Fajas y cinturones correctores

Cuidados de la columna vertebral

Hay muchos tipos de ayuda para la columna vertebral, también se las conoce como corsés u ortesis. Normalmente son utilizadas para tratar el dolor lumbar. Que puede ser causado por varias razones como una enfermedad degenerativa, algún traumatismo, fractura o lesión, una malformación espinal (como la escoliosis o la lordosis), o simplemente para proteger la espalda cuando cargamos peso. El corsét también puede usarse para inmovilizar la columna vertebral después de una cirugía o en los periodos de rehabilitación.

Material del corsét

Existen corsés rígidos fabricados en termoplástico, pero éstos se hacen a medida. En cambio los normales, pueden ajustarse a cualquier persona, ya que son regulables. Se ajustan con cordones que se pueden atar en la parte posterior, frontal o lateral. En la mayoría de los casos, estos tirantes son muy resistentes y están hechos de algodón o nylon. A pesar de lo que se piensa, suelen ser bastante cómodos.

Funcionalidad del corsét

Los corsés aumentan la presión en el abdomen, lo cual reduce la cantidad de peso en la estructura espinal de la zona afectada.
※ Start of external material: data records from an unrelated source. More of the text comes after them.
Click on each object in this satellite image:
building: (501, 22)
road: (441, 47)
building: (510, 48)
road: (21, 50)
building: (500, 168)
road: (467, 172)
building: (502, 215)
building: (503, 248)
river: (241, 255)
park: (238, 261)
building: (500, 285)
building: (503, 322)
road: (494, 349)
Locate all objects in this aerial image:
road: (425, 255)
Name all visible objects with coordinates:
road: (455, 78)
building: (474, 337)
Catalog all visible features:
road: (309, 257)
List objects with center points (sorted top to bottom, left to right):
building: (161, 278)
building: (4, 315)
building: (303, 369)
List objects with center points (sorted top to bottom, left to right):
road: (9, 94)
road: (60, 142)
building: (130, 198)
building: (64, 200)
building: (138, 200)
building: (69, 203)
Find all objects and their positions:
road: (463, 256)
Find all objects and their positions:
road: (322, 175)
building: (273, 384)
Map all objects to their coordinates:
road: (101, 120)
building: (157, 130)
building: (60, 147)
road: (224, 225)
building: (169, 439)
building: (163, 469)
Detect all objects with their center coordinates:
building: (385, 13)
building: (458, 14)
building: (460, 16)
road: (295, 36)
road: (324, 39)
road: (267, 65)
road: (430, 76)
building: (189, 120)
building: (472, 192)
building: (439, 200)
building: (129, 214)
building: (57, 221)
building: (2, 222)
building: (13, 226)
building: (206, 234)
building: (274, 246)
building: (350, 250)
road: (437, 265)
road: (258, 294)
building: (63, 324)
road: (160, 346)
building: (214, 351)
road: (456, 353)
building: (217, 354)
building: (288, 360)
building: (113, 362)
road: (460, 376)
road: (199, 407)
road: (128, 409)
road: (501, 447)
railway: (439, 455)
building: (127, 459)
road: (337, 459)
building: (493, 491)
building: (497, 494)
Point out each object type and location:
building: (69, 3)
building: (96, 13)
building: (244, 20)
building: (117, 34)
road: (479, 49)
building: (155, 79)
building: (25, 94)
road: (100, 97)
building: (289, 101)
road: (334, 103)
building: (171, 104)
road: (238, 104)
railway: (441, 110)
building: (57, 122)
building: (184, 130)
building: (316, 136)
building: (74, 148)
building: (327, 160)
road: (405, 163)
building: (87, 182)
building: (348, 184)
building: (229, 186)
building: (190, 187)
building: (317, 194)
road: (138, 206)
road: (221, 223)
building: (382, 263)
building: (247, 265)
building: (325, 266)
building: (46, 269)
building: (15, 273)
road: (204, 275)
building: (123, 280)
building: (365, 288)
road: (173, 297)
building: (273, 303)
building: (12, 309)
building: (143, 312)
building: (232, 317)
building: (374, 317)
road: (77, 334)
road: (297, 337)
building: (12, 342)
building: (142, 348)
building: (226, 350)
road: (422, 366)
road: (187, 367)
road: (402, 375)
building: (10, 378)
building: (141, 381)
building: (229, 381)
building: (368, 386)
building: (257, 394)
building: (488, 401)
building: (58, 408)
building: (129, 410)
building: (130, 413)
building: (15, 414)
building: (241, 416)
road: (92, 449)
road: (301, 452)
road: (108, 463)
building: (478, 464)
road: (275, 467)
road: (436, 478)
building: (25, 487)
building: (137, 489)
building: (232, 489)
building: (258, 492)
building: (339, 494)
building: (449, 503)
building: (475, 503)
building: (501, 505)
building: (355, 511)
Al reducir la presión sobre las vértebras y las articulaciones, crea un sostén que protege su columna vertebral y le ayuda a recuperarse más rápido.

El corsét suele ser de tela liviana, pero puede contener barras de metal que refuerzan la inmovilización y ayuda a mejorar la postura. Estas barras rígidas se pueden agregar o quitar según las necesidades de cada tratamiento. Hay que tener en cuenta que es muy importante que el corsét se adapte a su cuerpo. Por eso hay que tomar bien las medidas antes de comprarlo y si hace falta, que un ortopedista se asegure de que está siendo usado correctamente. La duración del uso del corsét puede variar según el paciente, y para ello siempre conviene seguir las indicaciones de su médico.

Faja para trabajar

El dolor lumbar es el segundo síntoma más común por el que visitamos a nuestro médico. Suele afectar a hombres y mujeres de 25 a 45 años. Esto provoca muchas bajas y su consecuente disminución de la productividad a nivel laboral. Por ello, lo mejor es prevenir este dolor, y una forma muy eficiente es utilizando una faja protectora de la zona lumbosacra. Que resulta ser siempre la más afectada. No solo si cargamos peso en nuestra actividad diaria, sino también para los puestos de oficina en que la persona permanece mucho tiempo sentada, y generalmente en una mala posición. En un principio puede parecer que estamos cómodos, pero la mala postura trae futuros problemas de espalda que conviene prevenir, ya que luego son difíciles de tratar. Esta faja mantiene la zona recta en la posición adecuada y nos hace de soporte en cualquier movimiento que hagamos.

Modelos de fajas

Hoy en día existen miles de modelos y materiales, por lo que es muy fácil hallar una personalizada para cada paciente. Aunque el material más conocido es el neopreno, que podemos encontrar en farmacias, tiendas de artículos deportivos, ortopedias y también online. Hay que tener en cuenta que si bien pueden ayudar a prevenir el dolor de espalda, no ayudarán a curarse, pero sí ayudan a que la recuperación sea más rápida en caso de alguna cirugía. Un fisioterapeuta puede indicarte el mejor modelo según tus necesidades. Algunas fajas contienen elementos de masaje y calentamiento que alivian aún más la tensión en la espalda.

Beneficios de usar una faja

  • Puede corregir una malformación, debido a problemas congénitos o adquiridos (escoliosis, lordosis, etc.).
  • Facilita la recuperación en el proceso de rehabilitación después de una cirugía de espalda.
  • Limita el movimiento. Permite que la lesión se cure por sí sola aliviando la excesiva demanda de los músculos.
  • Estabiliza la espalda. Proporciona un apoyo a la columna vertebral y el abdomen, aliviando el dolor y mejorando la postura.
  • Proporciona ayuda para aliviar el dolor causado por la lesión o movimientos determinados.